* Goal: Rewrite the stretch from the start of the data through the line containing "স্মারকস্বরূপ", swapping "Transcribe" for "Write out" and leaving everything else as it is.

* Input records:
________________________________________
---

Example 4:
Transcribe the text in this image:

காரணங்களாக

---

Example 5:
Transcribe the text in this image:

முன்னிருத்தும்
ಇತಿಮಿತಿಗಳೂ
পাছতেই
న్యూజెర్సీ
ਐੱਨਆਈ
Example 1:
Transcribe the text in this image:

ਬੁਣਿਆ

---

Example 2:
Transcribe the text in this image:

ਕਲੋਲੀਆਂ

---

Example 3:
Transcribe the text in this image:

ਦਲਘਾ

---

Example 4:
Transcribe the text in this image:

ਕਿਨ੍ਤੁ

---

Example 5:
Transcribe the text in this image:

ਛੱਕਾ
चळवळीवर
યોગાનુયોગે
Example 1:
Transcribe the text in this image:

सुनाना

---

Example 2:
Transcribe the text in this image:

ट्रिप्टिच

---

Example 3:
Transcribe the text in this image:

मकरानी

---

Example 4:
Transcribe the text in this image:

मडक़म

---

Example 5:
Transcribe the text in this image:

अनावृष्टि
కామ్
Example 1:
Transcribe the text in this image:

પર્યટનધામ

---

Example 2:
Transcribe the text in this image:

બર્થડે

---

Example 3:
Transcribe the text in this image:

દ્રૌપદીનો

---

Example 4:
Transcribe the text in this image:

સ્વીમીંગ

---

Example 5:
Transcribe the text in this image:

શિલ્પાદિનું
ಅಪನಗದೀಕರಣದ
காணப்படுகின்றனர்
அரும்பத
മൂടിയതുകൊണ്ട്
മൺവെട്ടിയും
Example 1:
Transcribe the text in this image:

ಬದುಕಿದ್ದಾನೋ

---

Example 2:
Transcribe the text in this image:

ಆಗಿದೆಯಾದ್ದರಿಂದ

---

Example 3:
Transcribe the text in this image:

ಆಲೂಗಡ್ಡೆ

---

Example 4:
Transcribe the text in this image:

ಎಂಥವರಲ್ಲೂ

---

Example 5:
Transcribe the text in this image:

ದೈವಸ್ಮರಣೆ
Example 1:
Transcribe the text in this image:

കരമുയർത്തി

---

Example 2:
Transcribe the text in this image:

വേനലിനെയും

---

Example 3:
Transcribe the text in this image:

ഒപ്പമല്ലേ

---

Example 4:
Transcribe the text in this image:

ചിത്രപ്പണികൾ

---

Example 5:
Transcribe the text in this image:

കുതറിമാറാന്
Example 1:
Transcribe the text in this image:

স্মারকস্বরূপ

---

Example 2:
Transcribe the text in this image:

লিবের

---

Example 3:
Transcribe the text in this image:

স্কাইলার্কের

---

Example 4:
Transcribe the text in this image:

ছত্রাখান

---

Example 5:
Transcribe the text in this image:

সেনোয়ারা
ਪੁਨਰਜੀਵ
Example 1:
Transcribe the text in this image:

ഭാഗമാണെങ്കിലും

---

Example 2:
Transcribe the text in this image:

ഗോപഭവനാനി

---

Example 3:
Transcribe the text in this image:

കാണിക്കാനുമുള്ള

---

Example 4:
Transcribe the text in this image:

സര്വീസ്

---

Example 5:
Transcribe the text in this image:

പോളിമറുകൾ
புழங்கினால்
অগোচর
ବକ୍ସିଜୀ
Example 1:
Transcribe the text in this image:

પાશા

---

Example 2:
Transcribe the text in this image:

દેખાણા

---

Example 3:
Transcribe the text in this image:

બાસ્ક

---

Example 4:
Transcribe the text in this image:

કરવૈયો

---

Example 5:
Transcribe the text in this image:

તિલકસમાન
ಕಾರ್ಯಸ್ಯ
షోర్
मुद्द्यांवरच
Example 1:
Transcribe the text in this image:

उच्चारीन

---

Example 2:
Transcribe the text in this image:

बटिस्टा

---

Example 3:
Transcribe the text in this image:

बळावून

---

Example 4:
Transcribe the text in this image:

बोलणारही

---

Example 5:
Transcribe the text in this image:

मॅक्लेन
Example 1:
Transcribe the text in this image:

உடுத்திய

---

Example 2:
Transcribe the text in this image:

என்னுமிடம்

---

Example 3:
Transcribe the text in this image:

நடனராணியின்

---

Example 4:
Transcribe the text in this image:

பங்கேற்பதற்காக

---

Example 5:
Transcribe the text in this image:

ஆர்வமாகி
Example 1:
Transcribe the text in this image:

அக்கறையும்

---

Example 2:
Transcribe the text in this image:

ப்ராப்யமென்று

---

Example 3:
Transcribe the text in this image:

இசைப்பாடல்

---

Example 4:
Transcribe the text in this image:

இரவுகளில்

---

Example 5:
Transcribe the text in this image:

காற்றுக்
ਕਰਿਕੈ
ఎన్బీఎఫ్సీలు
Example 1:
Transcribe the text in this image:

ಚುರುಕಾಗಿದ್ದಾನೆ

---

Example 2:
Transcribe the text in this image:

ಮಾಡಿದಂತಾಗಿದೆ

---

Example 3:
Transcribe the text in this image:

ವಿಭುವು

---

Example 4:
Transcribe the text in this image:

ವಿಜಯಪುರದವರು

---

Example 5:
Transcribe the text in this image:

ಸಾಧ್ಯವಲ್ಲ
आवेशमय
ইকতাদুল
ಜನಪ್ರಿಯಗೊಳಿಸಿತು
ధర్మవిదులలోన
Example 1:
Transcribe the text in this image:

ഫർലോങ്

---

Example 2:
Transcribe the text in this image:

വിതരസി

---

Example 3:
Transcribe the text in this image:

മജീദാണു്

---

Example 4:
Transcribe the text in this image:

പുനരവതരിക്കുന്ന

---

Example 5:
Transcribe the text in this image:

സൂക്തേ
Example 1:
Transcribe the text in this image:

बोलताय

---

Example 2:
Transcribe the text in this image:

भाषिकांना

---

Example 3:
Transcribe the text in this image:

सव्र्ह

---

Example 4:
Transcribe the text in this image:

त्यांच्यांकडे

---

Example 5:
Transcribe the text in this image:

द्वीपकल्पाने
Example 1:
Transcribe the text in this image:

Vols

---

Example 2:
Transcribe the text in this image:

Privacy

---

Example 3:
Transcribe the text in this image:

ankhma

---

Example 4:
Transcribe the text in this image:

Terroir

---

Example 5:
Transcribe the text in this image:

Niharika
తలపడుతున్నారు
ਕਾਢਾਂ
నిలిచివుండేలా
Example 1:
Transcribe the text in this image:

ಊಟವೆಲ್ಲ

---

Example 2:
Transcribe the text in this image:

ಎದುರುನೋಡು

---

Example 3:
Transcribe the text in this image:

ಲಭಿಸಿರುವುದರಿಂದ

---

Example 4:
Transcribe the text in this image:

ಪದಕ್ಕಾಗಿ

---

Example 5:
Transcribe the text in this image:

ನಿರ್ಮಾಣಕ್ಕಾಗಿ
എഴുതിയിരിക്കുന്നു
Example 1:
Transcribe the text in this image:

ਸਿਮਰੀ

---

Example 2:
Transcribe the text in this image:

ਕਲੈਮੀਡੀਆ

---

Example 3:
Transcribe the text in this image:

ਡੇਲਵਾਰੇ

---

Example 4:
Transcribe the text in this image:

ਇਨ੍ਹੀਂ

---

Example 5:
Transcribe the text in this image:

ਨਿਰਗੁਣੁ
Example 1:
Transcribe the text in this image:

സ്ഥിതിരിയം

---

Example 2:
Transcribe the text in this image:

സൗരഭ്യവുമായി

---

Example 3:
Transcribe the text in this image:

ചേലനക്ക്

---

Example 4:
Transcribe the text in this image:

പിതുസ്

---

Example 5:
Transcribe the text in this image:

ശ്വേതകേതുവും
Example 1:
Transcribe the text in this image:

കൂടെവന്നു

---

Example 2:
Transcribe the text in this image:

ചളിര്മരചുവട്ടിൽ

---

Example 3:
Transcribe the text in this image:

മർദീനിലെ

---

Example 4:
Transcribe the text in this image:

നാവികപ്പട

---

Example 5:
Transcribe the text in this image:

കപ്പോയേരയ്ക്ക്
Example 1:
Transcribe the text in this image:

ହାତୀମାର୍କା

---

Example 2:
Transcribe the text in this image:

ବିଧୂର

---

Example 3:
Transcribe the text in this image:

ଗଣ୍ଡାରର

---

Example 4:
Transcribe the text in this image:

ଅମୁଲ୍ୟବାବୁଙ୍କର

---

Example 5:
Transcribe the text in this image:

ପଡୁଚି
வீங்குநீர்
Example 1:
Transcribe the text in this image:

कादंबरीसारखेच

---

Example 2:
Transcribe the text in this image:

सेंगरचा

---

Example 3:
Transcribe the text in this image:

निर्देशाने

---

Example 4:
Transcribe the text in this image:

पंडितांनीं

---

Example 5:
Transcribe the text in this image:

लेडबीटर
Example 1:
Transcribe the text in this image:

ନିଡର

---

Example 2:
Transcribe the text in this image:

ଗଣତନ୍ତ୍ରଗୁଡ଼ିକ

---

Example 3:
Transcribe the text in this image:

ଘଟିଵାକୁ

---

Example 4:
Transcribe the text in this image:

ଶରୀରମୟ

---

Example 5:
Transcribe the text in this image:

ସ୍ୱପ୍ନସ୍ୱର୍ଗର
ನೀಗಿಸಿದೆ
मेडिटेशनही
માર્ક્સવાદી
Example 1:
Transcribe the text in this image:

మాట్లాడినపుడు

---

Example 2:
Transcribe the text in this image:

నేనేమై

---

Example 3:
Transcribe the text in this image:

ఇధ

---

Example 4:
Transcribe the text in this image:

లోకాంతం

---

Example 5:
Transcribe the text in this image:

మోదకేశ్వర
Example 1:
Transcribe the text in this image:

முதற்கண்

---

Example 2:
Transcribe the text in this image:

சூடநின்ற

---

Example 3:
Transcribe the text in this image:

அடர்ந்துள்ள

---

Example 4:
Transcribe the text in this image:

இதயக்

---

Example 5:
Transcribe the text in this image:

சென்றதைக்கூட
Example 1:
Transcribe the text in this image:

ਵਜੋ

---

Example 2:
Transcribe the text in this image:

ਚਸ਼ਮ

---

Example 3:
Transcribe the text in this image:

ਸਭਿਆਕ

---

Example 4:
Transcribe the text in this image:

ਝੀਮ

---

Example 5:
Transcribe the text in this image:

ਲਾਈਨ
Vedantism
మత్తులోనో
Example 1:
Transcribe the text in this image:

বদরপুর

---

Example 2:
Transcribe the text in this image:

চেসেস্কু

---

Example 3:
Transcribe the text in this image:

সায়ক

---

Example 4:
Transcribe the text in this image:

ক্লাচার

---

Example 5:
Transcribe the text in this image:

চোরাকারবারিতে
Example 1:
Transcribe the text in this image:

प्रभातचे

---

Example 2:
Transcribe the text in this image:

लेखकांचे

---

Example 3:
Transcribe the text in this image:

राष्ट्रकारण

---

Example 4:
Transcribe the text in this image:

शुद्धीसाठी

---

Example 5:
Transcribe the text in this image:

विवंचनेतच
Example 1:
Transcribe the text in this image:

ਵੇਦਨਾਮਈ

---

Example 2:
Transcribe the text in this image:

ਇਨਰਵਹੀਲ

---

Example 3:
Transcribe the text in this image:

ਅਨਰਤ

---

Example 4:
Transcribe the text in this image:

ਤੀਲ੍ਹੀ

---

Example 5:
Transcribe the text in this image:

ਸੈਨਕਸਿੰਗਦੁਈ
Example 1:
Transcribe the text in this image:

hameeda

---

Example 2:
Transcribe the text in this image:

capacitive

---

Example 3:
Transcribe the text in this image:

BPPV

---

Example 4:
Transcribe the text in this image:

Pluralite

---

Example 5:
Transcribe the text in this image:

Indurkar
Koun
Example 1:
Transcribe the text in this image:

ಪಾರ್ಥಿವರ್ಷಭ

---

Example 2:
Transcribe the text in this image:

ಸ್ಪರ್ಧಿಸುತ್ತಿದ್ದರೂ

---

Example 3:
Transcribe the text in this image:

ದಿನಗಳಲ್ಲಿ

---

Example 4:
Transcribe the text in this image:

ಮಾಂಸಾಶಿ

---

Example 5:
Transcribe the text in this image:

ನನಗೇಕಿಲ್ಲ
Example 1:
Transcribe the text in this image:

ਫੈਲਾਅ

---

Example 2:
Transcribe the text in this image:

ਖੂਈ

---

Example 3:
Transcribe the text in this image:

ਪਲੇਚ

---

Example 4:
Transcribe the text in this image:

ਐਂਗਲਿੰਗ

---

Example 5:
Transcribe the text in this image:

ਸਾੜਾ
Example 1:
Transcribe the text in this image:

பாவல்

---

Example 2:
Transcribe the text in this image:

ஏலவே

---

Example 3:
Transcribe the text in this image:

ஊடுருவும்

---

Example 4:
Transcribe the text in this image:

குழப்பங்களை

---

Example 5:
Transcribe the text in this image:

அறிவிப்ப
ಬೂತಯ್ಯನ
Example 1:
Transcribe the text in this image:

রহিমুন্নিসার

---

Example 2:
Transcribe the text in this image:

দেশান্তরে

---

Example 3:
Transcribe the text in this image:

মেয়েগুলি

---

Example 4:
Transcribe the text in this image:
________________________________________
* Answer in full:
---

Example 4:
Write out the text in this image:

காரணங்களாக

---

Example 5:
Write out the text in this image:

முன்னிருத்தும்
ಇತಿಮಿತಿಗಳೂ
পাছতেই
న్యూజెర్సీ
ਐੱਨਆਈ
Example 1:
Write out the text in this image:

ਬੁਣਿਆ

---

Example 2:
Write out the text in this image:

ਕਲੋਲੀਆਂ

---

Example 3:
Write out the text in this image:

ਦਲਘਾ

---

Example 4:
Write out the text in this image:

ਕਿਨ੍ਤੁ

---

Example 5:
Write out the text in this image:

ਛੱਕਾ
चळवळीवर
યોગાનુયોગે
Example 1:
Write out the text in this image:

सुनाना

---

Example 2:
Write out the text in this image:

ट्रिप्टिच

---

Example 3:
Write out the text in this image:

मकरानी

---

Example 4:
Write out the text in this image:

मडक़म

---

Example 5:
Write out the text in this image:

अनावृष्टि
కామ్
Example 1:
Write out the text in this image:

પર્યટનધામ

---

Example 2:
Write out the text in this image:

બર્થડે

---

Example 3:
Write out the text in this image:

દ્રૌપદીનો

---

Example 4:
Write out the text in this image:

સ્વીમીંગ

---

Example 5:
Write out the text in this image:

શિલ્પાદિનું
ಅಪನಗದೀಕರಣದ
காணப்படுகின்றனர்
அரும்பத
മൂടിയതുകൊണ്ട്
മൺവെട്ടിയും
Example 1:
Write out the text in this image:

ಬದುಕಿದ್ದಾನೋ

---

Example 2:
Write out the text in this image:

ಆಗಿದೆಯಾದ್ದರಿಂದ

---

Example 3:
Write out the text in this image:

ಆಲೂಗಡ್ಡೆ

---

Example 4:
Write out the text in this image:

ಎಂಥವರಲ್ಲೂ

---

Example 5:
Write out the text in this image:

ದೈವಸ್ಮರಣೆ
Example 1:
Write out the text in this image:

കരമുയർത്തി

---

Example 2:
Write out the text in this image:

വേനലിനെയും

---

Example 3:
Write out the text in this image:

ഒപ്പമല്ലേ

---

Example 4:
Write out the text in this image:

ചിത്രപ്പണികൾ

---

Example 5:
Write out the text in this image:

കുതറിമാറാന്
Example 1:
Write out the text in this image:

স্মারকস্বরূপ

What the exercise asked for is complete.